• _Task to carry out_
Please convert the listing below into a numbered list with one line per item, skipping blank lines and leaving out the pictures.

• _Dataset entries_
══════════════════════════════

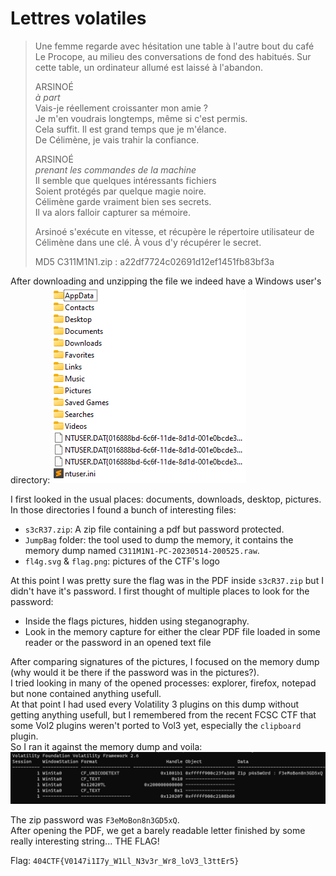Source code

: # Lettres volatiles

> Une femme regarde avec hésitation une table à l'autre bout du café Le Procope, au milieu des conversations de fond des habitués. Sur cette table, un ordinateur allumé est laissé à l'abandon.
>
> ARSINOÉ<br>
> *à part*<br>
> Vais-je réellement croissanter mon amie ?<br>
> Je m'en voudrais longtemps, même si c'est permis.<br>
> Cela suffit. Il est grand temps que je m'élance.<br>
> De Célimène, je vais trahir la confiance.<br>
>
> ARSINOÉ<br>
> *prenant les commandes de la machine*<br>
> Il semble que quelques intéressants fichiers<br>
> Soient protégés par quelque magie noire.<br>
> Célimène garde vraiment bien ses secrets.<br>
> Il va alors falloir capturer sa mémoire.<br>
>
> Arsinoé s'exécute en vitesse, et récupère le répertoire utilisateur de Célimène dans une clé. À vous d'y récupérer le secret.
>
> MD5 C311M1N1.zip : a22df7724c02691d12ef1451fb83bf3a

After downloading and unzipping the file we indeed have a Windows user's directory:
![Zip content](pictures/lettres-volatiles-zip-content.jpg)

I first looked in the usual places: documents, downloads, desktop, pictures.
In those directories I found a bunch of interesting files:
- `s3cR37.zip`: A zip file containing a pdf but password protected.
- `JumpBag` folder: the tool used to dump the memory, it contains the memory dump named `C311M1N1-PC-20230514-200525.raw`.
- `fl4g.svg` & `flag.png`: pictures of the CTF's logo

At this point I was pretty sure the flag was in the PDF inside `s3cR37.zip` but I didn't have it's password.
I first thought of multiple places to look for the password:
- Inside the flags pictures, hidden using steganography.
- Look in the memory capture for either the clear PDF file loaded in some reader or the password in an opened text file

After comparing signatures of the pictures, I focused on the memory dump (why would it be there if the password was in the pictures?).<br>
I tried looking in many of the opened processes: explorer, firefox, notepad but none contained anything usefull.<br>
At that point I had used every Volatility 3 plugins on this dump without getting anything usefull, but I remembered from the recent FCSC CTF that some Vol2 plugins weren't ported to Vol3 yet, especially the `clipboard` plugin.<br>
So I ran it against the memory dump and voila:
![Clipboard content](pictures/lettres-volatiles-clipboard.jpg)

The zip password was `F3eMoBon8n3GD5xQ`.<br>
After opening the PDF, we get a barely readable letter finished by some really interesting string... THE FLAG!

Flag: `404CTF{V0147i1I7y_W1Ll_N3v3r_Wr8_loV3_l3ttEr5}`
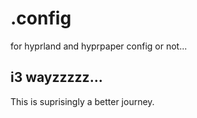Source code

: # .config
for hyprland and hyprpaper config or not...
## i3 wayzzzzz...
This is suprisingly a better journey.
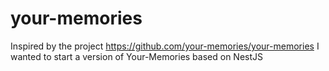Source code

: # your-memories
Inspired by the project https://github.com/your-memories/your-memories I wanted to start a version of Your-Memories based on NestJS
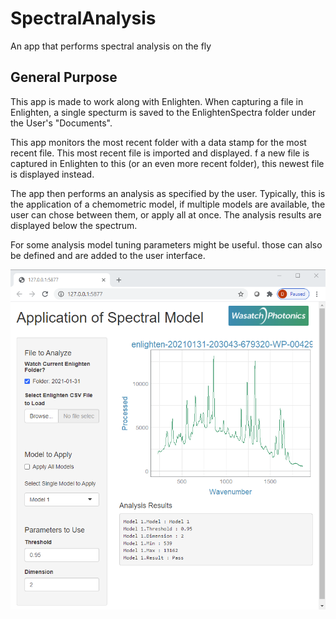 # SpectralAnalysis

An app that performs spectral analysis on the fly

## General Purpose

This app is made to work along with Enlighten. When capturing a file in Enlighten, a single specturm is saved to the EnlightenSpectra folder under the User's "Documents".

This app monitors the most recent folder with a data stamp for the most recent file. This most recent file is imported and displayed. f a new file is captured in Enlighten to this (or an even more recent folder), this newest file is displayed instead.

The app then performs an analysis as specified by the user. Typically, this is the application of a chemometric model, if multiple models are available, the user can chose between them, or apply all at once. The analysis results are displayed below the spectrum.

For some analysis model tuning parameters might be useful. those can also be defined and are added to the user interface.

![Screen Shot](https://github.com/dbingemann/SpectralAnalysis/blob/main/doc/ScreenShotWithTuning.png)

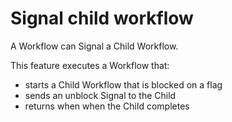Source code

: # Signal child workflow

A Workflow can Signal a Child Workflow.

This feature executes a Workflow that:

- starts a Child Workflow that is blocked on a flag
- sends an unblock Signal to the Child
- returns when when the Child completes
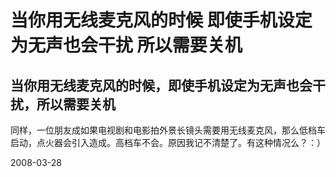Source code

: # 当你用无线麦克风的时候 即使手机设定为无声也会干扰 所以需要关机

## 当你用无线麦克风的时候，即使手机设定为无声也会干扰，所以需要关机

同样，一位朋友成如果电视剧和电影拍外景长镜头需要用无线麦克风，那么低档车启动，点火器会引入造成。高档车不会。原因我记不清楚了。有这种情况么？：）

2008-03-28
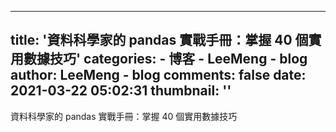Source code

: 
---
title: '資料科學家的 pandas 實戰手冊：掌握 40 個實用數據技巧'
categories: 
    - 博客
    - LeeMeng - blog
author: LeeMeng - blog
comments: false
date: 2021-03-22 05:02:31
thumbnail: ''
---

<div>   
資料科學家的 pandas 實戰手冊：掌握 40 個實用數據技巧  
</div>
            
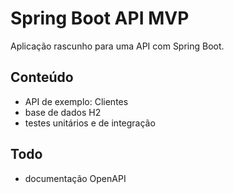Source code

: # Spring Boot API MVP

Aplicação rascunho para uma API com Spring Boot.

## Conteúdo

- API de exemplo: Clientes
- base de dados H2
- testes unitários e de integração

## Todo

- documentação OpenAPI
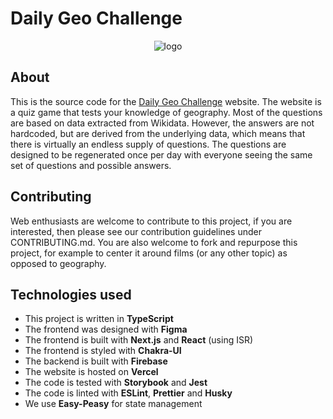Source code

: # Daily Geo Challenge

<div style="text-align: center; width: 100%"><img src="https://i.imgur.com/K4yGKVT.png" alt="logo"></div>

## About

This is the source code for the [Daily Geo Challenge](www.daily-geo.com) website. The website is a quiz game that tests your knowledge of geography. Most of the questions are based on data extracted from Wikidata. However, the answers are not hardcoded, but are derived from the underlying data, which means that there is virtually an endless supply of questions. The questions are designed to be regenerated once per day with everyone seeing the same set of questions and possible answers.

## Contributing

Web enthusiasts are welcome to contribute to this project, if you are interested, then please see our contribution guidelines under CONTRIBUTING.md. You are also welcome to fork and repurpose this project, for example to center it around films (or any other topic) as opposed to geography.

## Technologies used

- This project is written in **TypeScript**
- The frontend was designed with **Figma**
- The frontend is built with **Next.js** and **React** (using ISR)
- The frontend is styled with **Chakra-UI**
- The backend is built with **Firebase**
- The website is hosted on **Vercel**
- The code is tested with **Storybook** and **Jest**
- The code is linted with **ESLint**, **Prettier** and **Husky**
- We use **Easy-Peasy** for state management


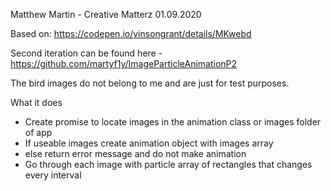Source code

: Matthew Martin - Creative Matterz
01.09.2020

Based on:
https://codepen.io/vinsongrant/details/MKwebd

Second iteration can be found here - https://github.com/martyf1y/ImageParticleAnimationP2

The bird images do not belong to me and are just for test purposes.

What it does
- Create promise to locate images in the animation class or images folder of app
- If useable images create animation object with images array
- else return error message and do not make animation
- Go through each image with particle array of rectangles that changes every interval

══════════════════════════════

• _Finished task_
1. Source code
2. : # Lettres volatiles
3. > Une femme regarde avec hésitation une table à l'autre bout du café Le Procope, au milieu des conversations de fond des habitués. Sur cette table, un ordinateur allumé est laissé à l'abandon.
4. >
5. > ARSINOÉ<br>
6. > *à part*<br>
7. > Vais-je réellement croissanter mon amie ?<br>
8. > Je m'en voudrais longtemps, même si c'est permis.<br>
9. > Cela suffit. Il est grand temps que je m'élance.<br>
10. > De Célimène, je vais trahir la confiance.<br>
11. >
12. > ARSINOÉ<br>
13. > *prenant les commandes de la machine*<br>
14. > Il semble que quelques intéressants fichiers<br>
15. > Soient protégés par quelque magie noire.<br>
16. > Célimène garde vraiment bien ses secrets.<br>
17. > Il va alors falloir capturer sa mémoire.<br>
18. >
19. > Arsinoé s'exécute en vitesse, et récupère le répertoire utilisateur de Célimène dans une clé. À vous d'y récupérer le secret.
20. >
21. > MD5 C311M1N1.zip : a22df7724c02691d12ef1451fb83bf3a
22. After downloading and unzipping the file we indeed have a Windows user's directory:
23. ![Zip content](pictures/lettres-volatiles-zip-content.jpg)
24. I first looked in the usual places: documents, downloads, desktop, pictures.
25. In those directories I found a bunch of interesting files:
26. - `s3cR37.zip`: A zip file containing a pdf but password protected.
27. - `JumpBag` folder: the tool used to dump the memory, it contains the memory dump named `C311M1N1-PC-20230514-200525.raw`.
28. - `fl4g.svg` & `flag.png`: pictures of the CTF's logo
29. At this point I was pretty sure the flag was in the PDF inside `s3cR37.zip` but I didn't have it's password.
30. I first thought of multiple places to look for the password:
31. - Inside the flags pictures, hidden using steganography.
32. - Look in the memory capture for either the clear PDF file loaded in some reader or the password in an opened text file
33. After comparing signatures of the pictures, I focused on the memory dump (why would it be there if the password was in the pictures?).<br>
34. I tried looking in many of the opened processes: explorer, firefox, notepad but none contained anything usefull.<br>
35. At that point I had used every Volatility 3 plugins on this dump without getting anything usefull, but I remembered from the recent FCSC CTF that some Vol2 plugins weren't ported to Vol3 yet, especially the `clipboard` plugin.<br>
36. So I ran it against the memory dump and voila:
37. ![Clipboard content](pictures/lettres-volatiles-clipboard.jpg)
38. The zip password was `F3eMoBon8n3GD5xQ`.<br>
39. After opening the PDF, we get a barely readable letter finished by some really interesting string... THE FLAG!
40. Flag: `404CTF{V0147i1I7y_W1Ll_N3v3r_Wr8_loV3_l3ttEr5}`
41. Source code
42. : # .config
43. for hyprland and hyprpaper config or not...
44. ## i3 wayzzzzz...
45. This is suprisingly a better journey.
46. Source code
47. : # your-memories
48. Inspired by the project https://github.com/your-memories/your-memories I wanted to start a version of Your-Memories based on NestJS
49.  # SpectralAnalysis
50. An app that performs spectral analysis on the fly
51. ## General Purpose
52. This app is made to work along with Enlighten. When capturing a file in Enlighten, a single specturm is saved to the EnlightenSpectra folder under the User's "Documents".
53. This app monitors the most recent folder with a data stamp for the most recent file. This most recent file is imported and displayed. f a new file is captured in Enlighten to this (or an even more recent folder), this newest file is displayed instead.
54. The app then performs an analysis as specified by the user. Typically, this is the application of a chemometric model, if multiple models are available, the user can chose between them, or apply all at once. The analysis results are displayed below the spectrum.
55. For some analysis model tuning parameters might be useful. those can also be defined and are added to the user interface.
56. ![Screen Shot](https://github.com/dbingemann/SpectralAnalysis/blob/main/doc/ScreenShotWithTuning.png)
57. Source code
58. : # Signal child workflow
59. A Workflow can Signal a Child Workflow.
60. This feature executes a Workflow that:
61. - starts a Child Workflow that is blocked on a flag
62. - sends an unblock Signal to the Child
63. - returns when when the Child completes
64. Source code
65. : # 当你用无线麦克风的时候 即使手机设定为无声也会干扰 所以需要关机
66. ## 当你用无线麦克风的时候，即使手机设定为无声也会干扰，所以需要关机
67. 同样，一位朋友成如果电视剧和电影拍外景长镜头需要用无线麦克风，那么低档车启动，点火器会引入造成。高档车不会。原因我记不清楚了。有这种情况么？：）
68. 2008-03-28
69. Source code
70. : 
71. ---
72. title: '資料科學家的 pandas 實戰手冊：掌握 40 個實用數據技巧'
73. categories: 
74.     - 博客
75.     - LeeMeng - blog
76. author: LeeMeng - blog
77. comments: false
78. date: 2021-03-22 05:02:31
79. thumbnail: ''
80. ---
81. <div>   
82. 資料科學家的 pandas 實戰手冊：掌握 40 個實用數據技巧  
83. </div>
84. Source code
85. : # Spring Boot API MVP
86. Aplicação rascunho para uma API com Spring Boot.
87. ## Conteúdo
88. - API de exemplo: Clientes
89. - base de dados H2
90. - testes unitários e de integração
91. ## Todo
92. - documentação OpenAPI
93. Source code
94. : # Daily Geo Challenge
95. <div style="text-align: center; width: 100%"><img src="https://i.imgur.com/K4yGKVT.png" alt="logo"></div>
96. ## About
97. This is the source code for the [Daily Geo Challenge](www.daily-geo.com) website. The website is a quiz game that tests your knowledge of geography. Most of the questions are based on data extracted from Wikidata. However, the answers are not hardcoded, but are derived from the underlying data, which means that there is virtually an endless supply of questions. The questions are designed to be regenerated once per day with everyone seeing the same set of questions and possible answers.
98. ## Contributing
99. Web enthusiasts are welcome to contribute to this project, if you are interested, then please see our contribution guidelines under CONTRIBUTING.md. You are also welcome to fork and repurpose this project, for example to center it around films (or any other topic) as opposed to geography.
100. ## Technologies used
101. - This project is written in **TypeScript**
102. - The frontend was designed with **Figma**
103. - The frontend is built with **Next.js** and **React** (using ISR)
104. - The frontend is styled with **Chakra-UI**
105. - The backend is built with **Firebase**
106. - The website is hosted on **Vercel**
107. - The code is tested with **Storybook** and **Jest**
108. - The code is linted with **ESLint**, **Prettier** and **Husky**
109. - We use **Easy-Peasy** for state management
110. Source code
111. : Matthew Martin - Creative Matterz
112. 01.09.2020
113. Based on:
114. https://codepen.io/vinsongrant/details/MKwebd
115. Second iteration can be found here - https://github.com/martyf1y/ImageParticleAnimationP2
116. The bird images do not belong to me and are just for test purposes.
117. What it does
118. - Create promise to locate images in the animation class or images folder of app
119. - If useable images create animation object with images array
120. - else return error message and do not make animation
121. - Go through each image with particle array of rectangles that changes every interval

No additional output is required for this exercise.